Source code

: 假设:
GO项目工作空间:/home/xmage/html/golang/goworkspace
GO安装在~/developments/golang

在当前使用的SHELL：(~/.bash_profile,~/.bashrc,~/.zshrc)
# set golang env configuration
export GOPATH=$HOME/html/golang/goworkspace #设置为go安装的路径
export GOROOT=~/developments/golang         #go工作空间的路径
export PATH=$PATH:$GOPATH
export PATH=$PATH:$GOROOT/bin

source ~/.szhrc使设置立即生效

> [INSTRUCTIONS FOR THE TASK]
Retype each entry exactly.

> [EXPECTED ANSWER]
Source code

: 假设:
GO项目工作空间:/home/xmage/html/golang/goworkspace
GO安装在~/developments/golang

在当前使用的SHELL：(~/.bash_profile,~/.bashrc,~/.zshrc)
# set golang env configuration
export GOPATH=$HOME/html/golang/goworkspace #设置为go安装的路径
export GOROOT=~/developments/golang         #go工作空间的路径
export PATH=$PATH:$GOPATH
export PATH=$PATH:$GOROOT/bin

source ~/.szhrc使设置立即生效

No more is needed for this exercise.